I'm a firm believer in the idea that there are no dumb questions. I especially feel this way when it comes to motorcycles. Motorcycle.com recently published an article titled "10 Dumb Motorcycle Questions" that poked fun a newbie riders.
Now, I get the author was trying to do this in a lighthearted manner and he acknowledges the need to be gentle while making fun of newbies, but I don't think it's productive to tease newbies for asking questions, even if you think they are dumb. Call me a fragile snowflake, but I don't think it's cool to poke fun at ignorance.
Make fun of new riders when they do or say something stupid, not when they ask questions.
I ask what I'm sure some people call dumb questions sometimes on purpose at automotive or motorcycle events or presentations because I know nobody else will.

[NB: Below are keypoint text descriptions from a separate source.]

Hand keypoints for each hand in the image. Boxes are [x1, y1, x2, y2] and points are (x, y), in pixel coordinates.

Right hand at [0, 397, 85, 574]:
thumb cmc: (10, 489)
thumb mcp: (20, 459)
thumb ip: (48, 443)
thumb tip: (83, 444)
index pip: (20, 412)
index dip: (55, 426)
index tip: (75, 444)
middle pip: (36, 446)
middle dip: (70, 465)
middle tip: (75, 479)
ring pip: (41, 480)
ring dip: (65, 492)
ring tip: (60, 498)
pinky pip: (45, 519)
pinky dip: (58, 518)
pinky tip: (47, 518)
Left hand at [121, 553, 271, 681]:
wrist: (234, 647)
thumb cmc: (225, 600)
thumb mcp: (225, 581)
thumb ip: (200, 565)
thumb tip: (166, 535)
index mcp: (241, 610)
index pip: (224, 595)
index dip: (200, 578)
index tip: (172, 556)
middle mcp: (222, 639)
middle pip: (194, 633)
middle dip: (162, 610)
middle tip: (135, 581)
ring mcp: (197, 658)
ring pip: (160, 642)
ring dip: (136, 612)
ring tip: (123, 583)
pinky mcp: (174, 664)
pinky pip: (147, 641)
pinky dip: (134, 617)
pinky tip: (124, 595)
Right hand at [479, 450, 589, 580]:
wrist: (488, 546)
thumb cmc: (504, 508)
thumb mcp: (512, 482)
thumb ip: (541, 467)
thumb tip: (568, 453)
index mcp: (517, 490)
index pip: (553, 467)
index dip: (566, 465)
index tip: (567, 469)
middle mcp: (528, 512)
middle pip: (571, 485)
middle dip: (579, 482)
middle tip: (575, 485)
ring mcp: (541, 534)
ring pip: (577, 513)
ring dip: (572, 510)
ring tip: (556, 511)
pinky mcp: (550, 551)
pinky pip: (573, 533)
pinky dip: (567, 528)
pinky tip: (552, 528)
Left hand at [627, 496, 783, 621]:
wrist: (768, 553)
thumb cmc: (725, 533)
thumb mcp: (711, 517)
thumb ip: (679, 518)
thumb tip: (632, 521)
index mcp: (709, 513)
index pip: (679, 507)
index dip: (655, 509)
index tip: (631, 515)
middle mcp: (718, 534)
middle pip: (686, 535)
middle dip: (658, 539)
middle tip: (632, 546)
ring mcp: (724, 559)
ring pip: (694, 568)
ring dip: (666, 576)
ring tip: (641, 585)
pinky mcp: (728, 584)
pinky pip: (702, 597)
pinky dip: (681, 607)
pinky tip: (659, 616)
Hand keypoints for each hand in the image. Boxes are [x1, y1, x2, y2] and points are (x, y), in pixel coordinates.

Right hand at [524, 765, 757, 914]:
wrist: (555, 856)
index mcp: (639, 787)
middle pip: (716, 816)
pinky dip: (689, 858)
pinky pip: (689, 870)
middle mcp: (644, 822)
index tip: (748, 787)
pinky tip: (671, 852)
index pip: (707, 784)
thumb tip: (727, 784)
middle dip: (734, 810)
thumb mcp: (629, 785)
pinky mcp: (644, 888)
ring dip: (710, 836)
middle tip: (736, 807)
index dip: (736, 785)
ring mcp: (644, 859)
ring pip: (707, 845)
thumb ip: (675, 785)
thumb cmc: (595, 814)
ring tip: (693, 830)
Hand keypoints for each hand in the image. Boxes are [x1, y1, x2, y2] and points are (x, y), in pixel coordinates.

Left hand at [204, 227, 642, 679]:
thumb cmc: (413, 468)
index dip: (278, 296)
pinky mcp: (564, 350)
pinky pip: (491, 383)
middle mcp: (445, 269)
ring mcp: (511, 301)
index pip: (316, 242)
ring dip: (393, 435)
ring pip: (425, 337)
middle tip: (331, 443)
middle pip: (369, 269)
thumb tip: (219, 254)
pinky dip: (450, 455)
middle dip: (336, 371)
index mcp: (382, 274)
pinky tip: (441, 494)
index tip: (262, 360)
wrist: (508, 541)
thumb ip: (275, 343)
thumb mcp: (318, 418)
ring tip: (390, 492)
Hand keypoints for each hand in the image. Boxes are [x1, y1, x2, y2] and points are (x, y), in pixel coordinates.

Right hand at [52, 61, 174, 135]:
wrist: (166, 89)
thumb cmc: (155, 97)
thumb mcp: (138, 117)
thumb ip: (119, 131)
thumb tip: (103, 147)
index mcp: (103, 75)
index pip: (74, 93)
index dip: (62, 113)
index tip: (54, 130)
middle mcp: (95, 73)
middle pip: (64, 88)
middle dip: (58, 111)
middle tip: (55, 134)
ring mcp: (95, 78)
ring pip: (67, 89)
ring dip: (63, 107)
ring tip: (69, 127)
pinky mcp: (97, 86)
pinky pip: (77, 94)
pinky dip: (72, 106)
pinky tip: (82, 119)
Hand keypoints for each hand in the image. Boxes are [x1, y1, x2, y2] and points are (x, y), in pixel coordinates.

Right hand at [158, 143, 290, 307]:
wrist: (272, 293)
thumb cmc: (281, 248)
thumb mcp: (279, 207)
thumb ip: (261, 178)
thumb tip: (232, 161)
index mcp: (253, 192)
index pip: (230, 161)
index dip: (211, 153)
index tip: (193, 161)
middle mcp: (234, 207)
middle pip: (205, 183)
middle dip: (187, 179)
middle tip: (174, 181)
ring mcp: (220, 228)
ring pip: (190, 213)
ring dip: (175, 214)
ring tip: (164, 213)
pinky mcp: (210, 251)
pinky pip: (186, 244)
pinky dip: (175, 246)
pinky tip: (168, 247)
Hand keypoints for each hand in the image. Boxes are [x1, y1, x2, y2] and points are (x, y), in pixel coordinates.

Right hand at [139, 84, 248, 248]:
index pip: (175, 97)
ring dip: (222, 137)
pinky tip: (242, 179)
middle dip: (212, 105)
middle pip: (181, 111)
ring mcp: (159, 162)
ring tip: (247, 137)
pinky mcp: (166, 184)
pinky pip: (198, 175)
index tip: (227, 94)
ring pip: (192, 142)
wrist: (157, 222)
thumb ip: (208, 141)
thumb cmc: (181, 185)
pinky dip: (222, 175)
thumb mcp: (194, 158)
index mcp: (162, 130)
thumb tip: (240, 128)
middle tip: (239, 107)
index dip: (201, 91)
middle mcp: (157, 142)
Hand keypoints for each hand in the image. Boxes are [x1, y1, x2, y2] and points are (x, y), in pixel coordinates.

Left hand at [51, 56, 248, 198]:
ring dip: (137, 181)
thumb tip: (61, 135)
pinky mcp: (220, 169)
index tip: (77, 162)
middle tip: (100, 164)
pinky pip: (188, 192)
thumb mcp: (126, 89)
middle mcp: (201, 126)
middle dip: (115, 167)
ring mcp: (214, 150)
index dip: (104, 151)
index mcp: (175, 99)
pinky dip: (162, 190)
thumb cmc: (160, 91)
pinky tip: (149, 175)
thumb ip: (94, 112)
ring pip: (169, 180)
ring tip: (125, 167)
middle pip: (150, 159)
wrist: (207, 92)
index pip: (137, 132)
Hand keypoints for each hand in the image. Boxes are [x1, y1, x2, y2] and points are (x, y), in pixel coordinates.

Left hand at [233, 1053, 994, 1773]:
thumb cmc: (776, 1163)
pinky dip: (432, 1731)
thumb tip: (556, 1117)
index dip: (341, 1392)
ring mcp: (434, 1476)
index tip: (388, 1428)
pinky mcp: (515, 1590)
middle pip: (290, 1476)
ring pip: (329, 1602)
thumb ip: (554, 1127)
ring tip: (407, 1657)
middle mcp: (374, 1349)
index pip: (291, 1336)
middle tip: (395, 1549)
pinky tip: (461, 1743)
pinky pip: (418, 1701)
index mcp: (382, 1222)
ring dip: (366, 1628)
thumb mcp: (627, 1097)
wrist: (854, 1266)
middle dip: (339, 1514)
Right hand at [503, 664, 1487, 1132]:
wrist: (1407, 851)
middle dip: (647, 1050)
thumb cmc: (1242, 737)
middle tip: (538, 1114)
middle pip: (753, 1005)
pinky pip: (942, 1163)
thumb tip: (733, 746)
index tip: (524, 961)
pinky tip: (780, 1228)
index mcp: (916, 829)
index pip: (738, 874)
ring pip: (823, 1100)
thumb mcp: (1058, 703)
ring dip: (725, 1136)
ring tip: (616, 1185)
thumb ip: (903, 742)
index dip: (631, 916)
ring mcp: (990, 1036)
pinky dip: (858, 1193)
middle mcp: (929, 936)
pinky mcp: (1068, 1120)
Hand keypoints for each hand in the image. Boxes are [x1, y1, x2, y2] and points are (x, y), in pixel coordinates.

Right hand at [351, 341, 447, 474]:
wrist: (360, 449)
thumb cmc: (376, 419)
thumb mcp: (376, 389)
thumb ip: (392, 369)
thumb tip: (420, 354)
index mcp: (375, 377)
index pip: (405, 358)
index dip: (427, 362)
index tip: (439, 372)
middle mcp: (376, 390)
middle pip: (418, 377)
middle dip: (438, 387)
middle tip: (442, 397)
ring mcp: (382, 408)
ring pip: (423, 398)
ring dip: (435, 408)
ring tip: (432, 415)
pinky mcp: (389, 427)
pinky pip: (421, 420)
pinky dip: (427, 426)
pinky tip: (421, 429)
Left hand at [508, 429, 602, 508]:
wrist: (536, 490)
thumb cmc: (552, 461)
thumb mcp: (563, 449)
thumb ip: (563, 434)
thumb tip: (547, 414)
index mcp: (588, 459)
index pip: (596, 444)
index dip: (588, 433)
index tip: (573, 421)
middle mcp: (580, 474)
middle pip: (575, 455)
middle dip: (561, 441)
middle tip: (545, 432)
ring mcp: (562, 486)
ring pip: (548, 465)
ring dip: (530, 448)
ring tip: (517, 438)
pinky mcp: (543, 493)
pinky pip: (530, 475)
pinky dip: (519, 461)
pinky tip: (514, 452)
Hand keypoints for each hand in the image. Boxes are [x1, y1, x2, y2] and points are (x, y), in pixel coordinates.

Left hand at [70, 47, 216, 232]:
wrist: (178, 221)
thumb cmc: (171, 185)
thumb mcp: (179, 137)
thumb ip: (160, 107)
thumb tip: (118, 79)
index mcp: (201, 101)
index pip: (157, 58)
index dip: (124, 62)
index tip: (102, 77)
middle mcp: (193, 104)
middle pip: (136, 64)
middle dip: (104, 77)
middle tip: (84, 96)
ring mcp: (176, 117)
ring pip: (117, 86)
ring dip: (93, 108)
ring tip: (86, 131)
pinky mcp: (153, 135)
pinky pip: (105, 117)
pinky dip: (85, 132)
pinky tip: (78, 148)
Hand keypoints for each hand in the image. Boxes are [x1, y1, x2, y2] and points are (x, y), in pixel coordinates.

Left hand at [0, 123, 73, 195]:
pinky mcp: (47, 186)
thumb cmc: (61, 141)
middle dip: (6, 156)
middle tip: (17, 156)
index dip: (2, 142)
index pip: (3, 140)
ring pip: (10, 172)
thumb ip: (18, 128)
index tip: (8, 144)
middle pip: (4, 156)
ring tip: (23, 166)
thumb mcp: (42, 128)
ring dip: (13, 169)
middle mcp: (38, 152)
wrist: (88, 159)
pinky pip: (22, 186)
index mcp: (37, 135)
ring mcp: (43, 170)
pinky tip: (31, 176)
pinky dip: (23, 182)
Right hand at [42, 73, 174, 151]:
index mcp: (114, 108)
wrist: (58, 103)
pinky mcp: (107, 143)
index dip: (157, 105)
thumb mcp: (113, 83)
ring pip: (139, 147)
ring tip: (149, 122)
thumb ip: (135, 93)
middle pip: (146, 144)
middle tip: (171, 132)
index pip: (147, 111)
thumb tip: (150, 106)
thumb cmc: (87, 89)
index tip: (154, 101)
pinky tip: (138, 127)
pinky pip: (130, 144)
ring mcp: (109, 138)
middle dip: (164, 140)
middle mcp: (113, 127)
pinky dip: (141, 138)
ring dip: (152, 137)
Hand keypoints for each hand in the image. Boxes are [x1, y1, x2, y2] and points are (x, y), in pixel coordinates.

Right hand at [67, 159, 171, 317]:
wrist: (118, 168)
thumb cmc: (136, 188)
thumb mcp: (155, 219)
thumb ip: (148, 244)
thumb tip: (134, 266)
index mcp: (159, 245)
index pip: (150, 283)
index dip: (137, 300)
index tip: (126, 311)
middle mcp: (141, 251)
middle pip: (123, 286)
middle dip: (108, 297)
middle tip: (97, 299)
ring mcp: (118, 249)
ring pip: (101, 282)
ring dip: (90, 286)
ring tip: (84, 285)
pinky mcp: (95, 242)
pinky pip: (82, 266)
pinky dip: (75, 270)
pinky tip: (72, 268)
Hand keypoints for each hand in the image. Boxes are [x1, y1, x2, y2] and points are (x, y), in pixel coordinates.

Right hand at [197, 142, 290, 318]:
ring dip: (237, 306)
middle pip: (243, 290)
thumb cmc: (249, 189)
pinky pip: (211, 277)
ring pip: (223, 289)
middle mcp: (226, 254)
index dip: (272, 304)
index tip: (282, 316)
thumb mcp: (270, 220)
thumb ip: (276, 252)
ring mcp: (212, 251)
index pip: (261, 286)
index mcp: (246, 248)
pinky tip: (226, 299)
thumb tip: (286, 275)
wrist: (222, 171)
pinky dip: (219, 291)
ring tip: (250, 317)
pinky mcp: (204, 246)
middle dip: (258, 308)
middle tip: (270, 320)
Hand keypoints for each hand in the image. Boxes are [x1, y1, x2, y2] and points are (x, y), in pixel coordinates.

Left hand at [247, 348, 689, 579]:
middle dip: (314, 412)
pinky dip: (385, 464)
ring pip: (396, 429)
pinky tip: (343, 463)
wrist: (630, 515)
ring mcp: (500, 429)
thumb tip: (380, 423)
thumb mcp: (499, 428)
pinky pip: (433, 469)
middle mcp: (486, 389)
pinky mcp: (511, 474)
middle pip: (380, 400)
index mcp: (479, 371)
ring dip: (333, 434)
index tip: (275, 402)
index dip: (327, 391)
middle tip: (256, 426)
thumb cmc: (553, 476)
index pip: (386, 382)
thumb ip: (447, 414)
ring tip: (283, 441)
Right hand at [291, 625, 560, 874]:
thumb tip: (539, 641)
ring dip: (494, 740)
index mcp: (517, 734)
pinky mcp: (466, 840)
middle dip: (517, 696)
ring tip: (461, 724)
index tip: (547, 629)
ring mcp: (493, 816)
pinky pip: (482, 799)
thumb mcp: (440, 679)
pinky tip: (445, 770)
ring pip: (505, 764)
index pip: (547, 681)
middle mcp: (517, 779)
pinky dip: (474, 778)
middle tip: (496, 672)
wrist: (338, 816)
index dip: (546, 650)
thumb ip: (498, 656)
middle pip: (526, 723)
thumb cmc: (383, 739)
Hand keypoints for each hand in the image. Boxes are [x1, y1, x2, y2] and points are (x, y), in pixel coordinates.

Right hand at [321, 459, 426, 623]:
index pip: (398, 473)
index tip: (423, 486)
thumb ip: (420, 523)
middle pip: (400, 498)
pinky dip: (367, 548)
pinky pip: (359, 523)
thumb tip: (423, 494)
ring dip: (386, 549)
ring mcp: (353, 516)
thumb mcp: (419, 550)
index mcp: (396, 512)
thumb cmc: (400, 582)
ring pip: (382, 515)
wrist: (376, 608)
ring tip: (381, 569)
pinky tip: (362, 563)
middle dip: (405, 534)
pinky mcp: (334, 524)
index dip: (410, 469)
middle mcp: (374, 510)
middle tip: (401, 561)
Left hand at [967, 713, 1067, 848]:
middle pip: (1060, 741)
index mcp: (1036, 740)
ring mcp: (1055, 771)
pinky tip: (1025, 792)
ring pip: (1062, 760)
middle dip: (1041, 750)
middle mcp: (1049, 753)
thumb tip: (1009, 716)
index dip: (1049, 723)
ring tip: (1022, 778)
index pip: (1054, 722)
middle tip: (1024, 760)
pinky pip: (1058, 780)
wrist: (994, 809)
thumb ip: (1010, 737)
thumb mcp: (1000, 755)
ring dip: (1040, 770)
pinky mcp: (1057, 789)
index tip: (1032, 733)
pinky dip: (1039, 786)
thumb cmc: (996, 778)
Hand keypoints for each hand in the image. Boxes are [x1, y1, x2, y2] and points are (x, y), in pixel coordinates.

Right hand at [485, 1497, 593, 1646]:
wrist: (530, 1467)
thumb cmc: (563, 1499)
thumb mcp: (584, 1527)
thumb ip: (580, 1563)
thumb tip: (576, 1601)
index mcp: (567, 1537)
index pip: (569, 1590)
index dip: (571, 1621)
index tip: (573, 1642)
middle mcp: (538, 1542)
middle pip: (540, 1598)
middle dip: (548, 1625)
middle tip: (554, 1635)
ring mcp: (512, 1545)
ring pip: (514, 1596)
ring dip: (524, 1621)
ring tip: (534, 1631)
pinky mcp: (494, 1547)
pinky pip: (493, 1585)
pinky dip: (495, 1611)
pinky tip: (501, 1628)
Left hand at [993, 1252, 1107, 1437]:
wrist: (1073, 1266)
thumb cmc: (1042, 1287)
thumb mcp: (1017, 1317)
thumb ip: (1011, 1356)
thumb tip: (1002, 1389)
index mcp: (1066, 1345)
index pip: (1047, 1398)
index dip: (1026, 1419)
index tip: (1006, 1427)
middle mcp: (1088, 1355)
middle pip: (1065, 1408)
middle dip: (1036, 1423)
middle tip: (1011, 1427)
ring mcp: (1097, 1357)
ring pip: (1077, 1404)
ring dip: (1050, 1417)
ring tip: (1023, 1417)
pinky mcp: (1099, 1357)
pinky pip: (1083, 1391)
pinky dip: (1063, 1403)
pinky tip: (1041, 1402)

I'm sure I annoy some people, but I don't care. There have been times when those seemingly dumb questions have led to interesting and engaging answers.
Newbies should be able to do the same without criticism.
When you make fun of people for asking questions, they tend not to ask them. This means instead of seeking out the right information, they're more likely to do something wrong because they don't want to sound dumb for asking.
The one good thing about this article is that the author makes a point of saying that you should always give out good and accurate advice. He makes it clear that if you mislead someone, you could cause them real physical harm.
I hesitated to bring this article up at first because I see what the author was trying to do, but the bottom line is he did a crappy job of it.
If you're a newbie and you have questions, ask them. Always.
If you don't want to go to someone who you think will criticize you, ask your questions in the comment box below. If I can answer, I will. If I don't know, I'll ask around until I can find someone who does. The last thing I'll do is make fun of you.